Yucca Incentives Bill Could Land By End of Summer
Meanwhile, House Deputy Republican Whip Adam Kinzinger (Ill.) sees the House moving on a Yucca Mountain bill by the end of the summer, he said this week at The Hill’s policy briefing titled America’s Nuclear Energy Future. House Republicans have said that they plan to introduce at some point this year a bill that would incentivize the state of Nevada to host the repository through economic benefits and infrastructure improvements. “Yeah, I think we move a Yucca Mountain bill this summer,” Kinzinger said. “As you all know, it’s certified for 70,000 tons. We’ve heard that it could actually hold twice that, safely. I think we are in a position to move that out of the House. Harry Reid still holds a lot of power in the Senate until the end of this term, but I think we are in position to hopefully get this done. As you all know, the ratepayers have paid for this. This is something they continue to pay for. It’s the right thing to do.”
Nevada, though, has maintained its opposition to the Yucca Mountain project, going so far as to say it would not enter into any negotiations on the “unsafe” project. Nevada Gov. Brian Sandoval (R) said in a May 21 letter to House Environment and the Economy Subcommittee Chair John Shimkus (R-Ill.) that there is nothing to negotiate on Yucca Mountain, indicating that the state would not listen to any incentives talk. Shimkus recently called on that state to enter into a dialogue on potential economic benefits and infrastructure improvements that would incentivize the state into hosting the project. Sandoval reiterated the state’s position that the project is “unsafe” and politically corrupt. “You and other Members have recently expressed sentiments regarding a potential quid pro quo negotiation for economic benefits in exchange for construction of the project,” Sandoval wrote. “As I have previously stated, because Yucca Mountain is an unsafe place for a repository and one selected in 1987 for purely political reasons, there is nothing for Nevada to negotiate.” Shimkus did not return calls for comment in response this week.

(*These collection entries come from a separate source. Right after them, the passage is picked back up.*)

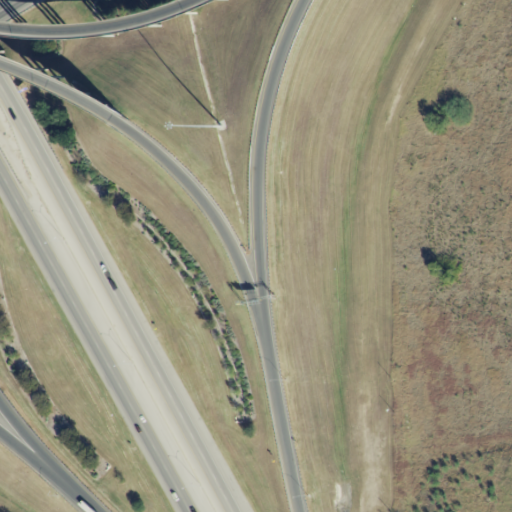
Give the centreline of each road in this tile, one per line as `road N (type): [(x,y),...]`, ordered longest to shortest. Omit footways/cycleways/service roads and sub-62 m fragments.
road 1 (motorway): [(242,511),(0,73)]
road 2 (motorway): [(0,171),(187,511)]
road 3 (motorway): [(265,307),(260,199),(268,112),(310,0)]
road 4 (motorway): [(265,307),(212,205),(150,139),(106,109)]
road 5 (motorway): [(0,23),(107,29),(207,0)]
road 6 (motorway): [(303,511),(265,307)]
road 7 (motorway): [(0,398),(96,511)]
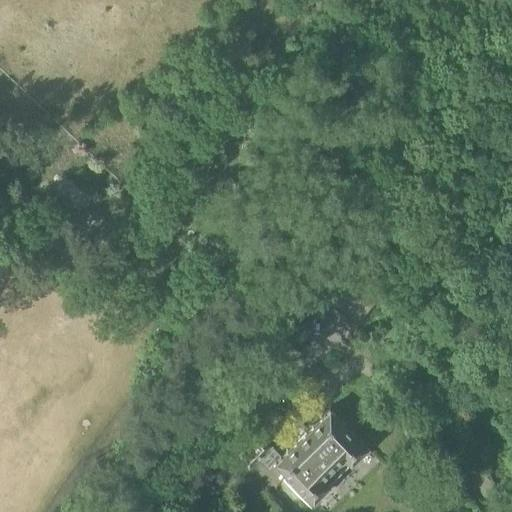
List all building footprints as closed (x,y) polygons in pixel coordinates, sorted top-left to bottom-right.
[(349,278),(329,303),(338,309),(357,284),(349,278)] [(358,286),(339,310),(347,317),(367,292),(358,286)] [(377,300),(368,293),(348,318),(356,325),(377,300)] [(329,405),(272,461),(312,502),(331,484),(324,476),(343,457),(351,465),(369,446),(329,405)] [(252,424),(227,448),(248,470),(272,445),(252,424)]
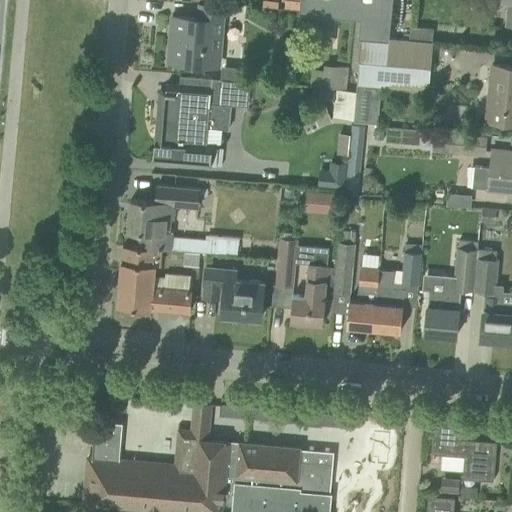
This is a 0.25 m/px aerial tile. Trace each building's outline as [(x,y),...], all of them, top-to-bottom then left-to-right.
[(361,35),(389,37),(392,0),(300,0),(300,10),(342,15),(353,16),(363,17),(361,35)] [(168,61),(188,62),(219,65),(224,7),(199,4),(198,18),(175,16),(174,30),(178,30),(177,40),(170,39),(168,61)] [(429,89),(433,41),(389,37),(361,35),(358,66),(358,69),(356,90),(354,118),(353,121),(378,123),(382,85),(429,89)] [(309,85),(347,88),(349,66),(323,63),(323,69),(310,67),(309,85)] [(486,120),(502,121),(511,122),(511,66),(492,64),(486,120)] [(226,103),(227,89),(167,84),(166,92),(159,91),(152,162),(211,167),(213,141),(206,141),(208,127),(229,128),(231,104),(226,103)] [(333,116),(354,118),(356,90),(335,89),(333,116)] [(310,105),(319,127),(332,122),(324,100),(310,105)] [(351,124),(344,195),(358,196),(365,126),(351,124)] [(487,138),(433,133),(432,151),(485,156),(487,138)] [(506,200),(509,201),(511,200),(511,160),(505,159),(506,151),(492,149),(490,167),(474,166),(472,187),(488,188),(488,189),(507,191),(506,200)] [(320,169),(319,185),(329,186),(343,187),(345,162),(332,160),(331,170),(320,169)] [(140,246),(163,248),(184,250),(201,251),(238,254),(239,239),(211,236),(211,238),(173,235),(174,232),(172,231),(173,219),(174,219),(176,206),(199,208),(201,188),(157,184),(156,201),(131,199),(128,229),(142,230),(140,246)] [(327,192),(325,212),(335,213),(337,192),(327,192)] [(458,193),(447,192),(446,205),(457,206),(458,193)] [(493,222),(495,209),(482,208),(480,221),(493,222)] [(477,221),(479,210),(466,209),(465,220),(477,221)] [(334,289),(350,291),(356,230),(339,230),(338,241),(337,240),(336,266),(335,284),(334,289)] [(275,285),(294,287),(298,238),(279,236),(275,285)] [(379,267),(374,328),(401,330),(406,282),(418,283),(422,244),(406,242),(403,270),(402,283),(392,282),(393,269),(379,267)] [(140,246),(123,244),(118,304),(190,311),(192,289),(191,289),(192,275),(166,273),(165,286),(153,285),(155,263),(161,264),(163,248),(140,246)] [(461,287),(473,288),(477,246),(458,244),(455,286),(461,287)] [(477,246),(473,288),(485,289),(481,338),(511,340),(511,304),(494,303),(498,258),(496,258),(497,248),(477,246)] [(200,265),(201,251),(184,250),(183,263),(200,265)] [(293,294),(292,300),(290,320),(323,323),(324,310),(332,310),(333,297),(324,296),(325,283),(335,284),(336,266),(328,265),(329,252),(310,251),(309,263),(308,263),(305,295),(293,294)] [(357,299),(349,298),(347,325),(374,328),(379,267),(360,266),(357,299)] [(222,314),(261,317),(265,281),(236,279),(237,269),(206,267),(203,297),(223,299),(222,314)] [(457,335),(459,315),(459,308),(460,291),(429,288),(427,305),(426,312),(425,332),(457,335)] [(95,421),(95,422),(91,457),(88,456),(84,501),(146,506),(146,510),(163,511),(163,508),(210,511),(221,511),(222,511),(233,511),(328,511),(333,463),(296,460),(297,446),(240,441),(240,442),(208,440),(209,432),(212,403),(195,402),(192,431),(179,429),(176,464),(119,459),(122,423),(95,421)] [(222,402),(221,415),(269,418),(270,405),(222,402)] [(351,425),(352,414),(304,408),(302,418),(351,425)] [(441,467),(463,469),(466,438),(460,438),(461,416),(435,413),(431,452),(443,453),(441,467)] [(466,438),(463,469),(462,477),(493,480),(497,441),(466,438)] [(458,493),(459,479),(441,478),(440,492),(458,493)] [(476,498),(476,488),(461,487),(460,497),(476,498)] [(455,511),(456,510),(454,510),(455,497),(427,495),(425,511),(455,511)] [(494,509),(504,510),(505,502),(494,501),(494,509)]
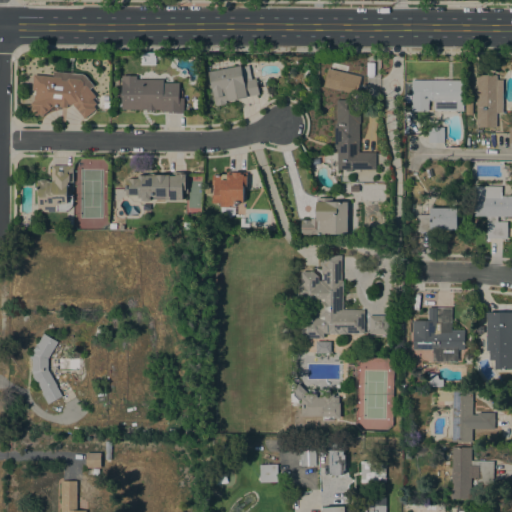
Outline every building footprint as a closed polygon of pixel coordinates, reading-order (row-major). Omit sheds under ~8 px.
[(246,59),(247,61),(248,65),(251,79),(256,78),(259,94),(247,96),(247,97),(227,101),(227,100),(226,100),(226,103),(225,103),(225,104),(216,106),(216,105),(215,105),(208,72),(208,69),(209,69),(208,67),(246,59)] [(361,76),(356,94),(323,86),(328,68),(361,76)] [(52,76),(53,71),(82,74),(85,76),(93,86),(89,89),(95,96),(92,99),(96,104),(94,106),(96,109),(84,118),(72,104),(71,105),(67,104),(67,107),(53,106),(41,117),(38,114),(37,115),(33,115),(30,112),(30,107),(32,106),(30,103),(33,101),(34,95),(35,95),(35,90),(32,90),(33,74),(52,76)] [(477,72),(503,72),(502,113),(496,113),(496,127),(476,127),(477,72)] [(163,79),(163,82),(178,82),(178,98),(183,98),(183,113),(168,113),(168,112),(162,112),(162,109),(155,109),(155,110),(146,110),(146,109),(121,109),(121,75),(136,75),(136,79),(163,79)] [(463,80),(463,111),(433,110),(434,100),(428,100),(428,111),(411,111),(412,80),(463,80)] [(334,123),(336,123),(336,99),(360,100),(360,123),(359,123),(358,152),(375,152),(375,169),(351,169),(351,171),(345,171),(345,169),(337,169),(337,148),(334,148),(334,123)] [(444,142),(428,142),(428,127),(444,127),(444,142)] [(38,212),(38,196),(36,196),(37,179),(44,179),(47,181),(51,181),(51,178),(51,171),(51,165),(73,166),(72,182),(67,182),(67,195),(73,195),(73,206),(66,212),(38,212)] [(150,199),(150,201),(141,200),(141,198),(138,198),(138,195),(125,195),(125,179),(127,179),(127,178),(138,178),(138,175),(139,175),(139,173),(148,173),(158,173),(158,174),(172,174),(172,172),(187,172),(187,193),(184,193),(184,189),(182,189),(182,200),(150,199)] [(246,186),(243,186),(243,202),(234,202),(234,205),(229,205),(229,207),(220,207),(220,203),(212,203),(212,195),(214,195),(214,185),(211,185),(211,175),(221,175),(221,174),(226,174),(226,172),(233,172),(246,172),(246,186)] [(501,196),(511,196),(511,216),(497,216),(497,221),(507,221),(506,238),(486,238),(487,216),(472,216),(473,186),(501,186),(501,196)] [(374,193),(371,200),(361,197),(363,190),(374,193)] [(347,234),(301,234),(301,220),(302,220),(302,219),(309,219),(309,220),(310,220),(310,218),(315,218),(315,201),(316,201),(316,198),(332,198),(332,202),(347,202),(347,234)] [(456,229),(430,229),(430,231),(416,231),(416,219),(411,219),(411,204),(431,204),(431,208),(457,208),(456,229)] [(363,333),(323,333),(323,338),(301,338),(301,317),(315,317),(315,302),(302,301),(302,298),(297,298),(297,283),(301,283),(301,271),(313,272),(318,276),(318,283),(319,283),(319,280),(323,280),(323,273),(321,273),(321,266),(319,266),(319,254),(341,255),(341,280),(343,280),(342,309),(364,309),(363,333)] [(451,330),(464,330),(464,350),(457,350),(457,362),(432,362),(432,349),(413,349),(413,320),(428,320),(428,307),(451,307),(451,330)] [(511,369),(494,369),(494,360),(489,360),(489,350),(486,350),(486,312),(511,312),(511,369)] [(369,315),(388,315),(387,334),(368,334),(369,315)] [(33,348),(34,349),(36,346),(35,345),(36,343),(37,344),(44,333),(57,342),(47,358),(47,369),(56,385),(62,396),(47,404),(41,393),(42,392),(36,382),(35,382),(31,376),(32,375),(31,373),(31,358),(29,358),(30,353),(33,348)] [(431,384),(431,375),(435,376),(435,380),(442,380),(442,384),(431,384)] [(301,399),(297,399),(293,395),(293,390),(292,389),(294,388),(293,378),(297,378),(301,382),(301,386),(308,393),(317,393),(317,397),(322,397),(322,393),(324,393),(324,389),(331,389),(331,393),(333,393),(333,395),(337,395),(337,397),(338,397),(338,403),(340,403),(340,418),(333,418),(333,420),(323,420),(323,416),(301,416),(301,399)] [(452,441),(452,401),(436,401),(437,389),(472,390),(472,412),(494,412),(494,428),(471,428),(471,442),(452,441)] [(300,465),(299,442),(314,441),(315,465),(300,465)] [(329,451),(328,451),(328,442),(345,442),(345,470),(343,470),(343,475),(329,475),(329,451)] [(452,447),(471,447),(471,460),(493,461),(493,484),(481,484),(481,483),(476,483),(476,477),(470,477),(470,499),(451,498),(452,447)] [(85,467),(86,452),(101,453),(100,468),(85,467)] [(361,482),(361,461),(385,461),(385,482),(361,482)] [(259,482),(259,466),(277,465),(277,481),(259,482)] [(60,511),(60,480),(76,480),(77,510),(86,510),(86,511),(60,511)] [(385,511),(364,511),(365,496),(385,496),(385,511)]
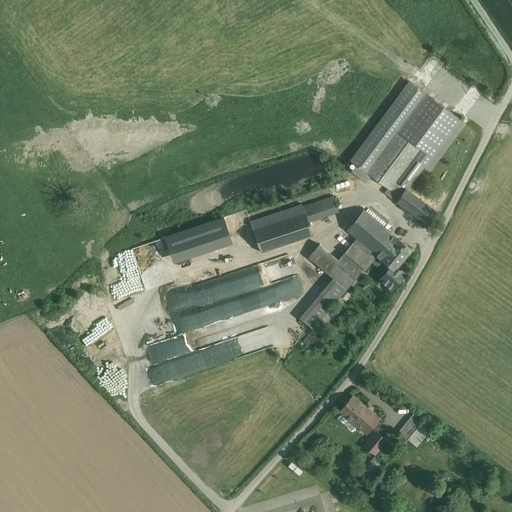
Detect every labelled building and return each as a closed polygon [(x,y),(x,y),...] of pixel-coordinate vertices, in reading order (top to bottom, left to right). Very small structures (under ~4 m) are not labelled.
[(352,160),(366,171),(397,130),(397,129),(425,92),(411,82),(352,160)] [(397,130),(366,171),(388,188),(385,193),(397,201),(406,189),(424,166),(425,166),(460,119),(425,92),(397,129),(397,130)] [(319,192),(321,198),(332,194),(330,188),(319,192)] [(406,189),(397,201),(429,225),(438,212),(406,189)] [(334,196),(303,206),(309,222),(339,212),(334,196)] [(303,206),(302,204),(250,221),(262,252),(314,235),(309,222),(303,206)] [(399,239),(364,210),(347,229),(357,238),(377,255),(382,259),(399,239)] [(219,217),(166,232),(171,249),(165,251),(168,261),(227,244),(219,217)] [(357,238),(345,252),(364,268),(365,269),(377,255),(357,238)] [(382,259),(381,259),(393,269),(394,270),(397,267),(412,249),(399,238),(399,239),(382,259)] [(133,247),(145,289),(170,282),(162,256),(152,259),(150,253),(162,250),(159,239),(133,247)] [(339,259),(320,243),(308,257),(327,273),(339,259)] [(339,259),(327,273),(333,278),(347,289),(364,268),(345,252),(339,259)] [(187,284),(209,280),(206,263),(184,267),(187,284)] [(393,269),(391,272),(387,272),(381,279),(392,289),(405,274),(397,267),(394,270),(393,269)] [(333,278),(299,318),(313,329),(347,289),(333,278)] [(123,302),(71,325),(75,333),(127,311),(123,302)] [(110,317),(113,328),(135,321),(132,310),(121,314),(121,313),(110,317)] [(94,362),(129,342),(124,334),(89,354),(94,362)] [(224,350),(227,360),(252,352),(247,339),(234,343),(236,349),(231,351),(230,348),(224,350)] [(142,385),(170,384),(169,368),(141,369),(142,385)] [(380,418),(353,395),(340,411),(367,434),(380,418)] [(415,412),(398,432),(407,440),(424,419),(415,412)] [(387,440),(376,430),(363,445),(375,455),(387,440)]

Besides House Republicans’ efforts to incentivize Nevada, momentum towards nuclear waste policy reform has been growing in Congress since the year began. On the Senate side, Energy and Water Appropriations Subcommittee Chair Lamar Alexander (R-Tenn.) has voiced his support for Yucca Mountain, and has said that in conjunction with interim storage, funding for the project could make the Senate’s final appropriations legislation for next year. Alexander also introduced last month with bi-partisan support a bill that would overhaul the nation’s nuclear waste policy and allow the construction of a pilot interim storage facility, among other things. The Nuclear Regulatory Commission, meanwhile, earlier this year released the Safety Evaluation Report on Yucca Mountain, which found the repository design meets most regulatory safety requirements.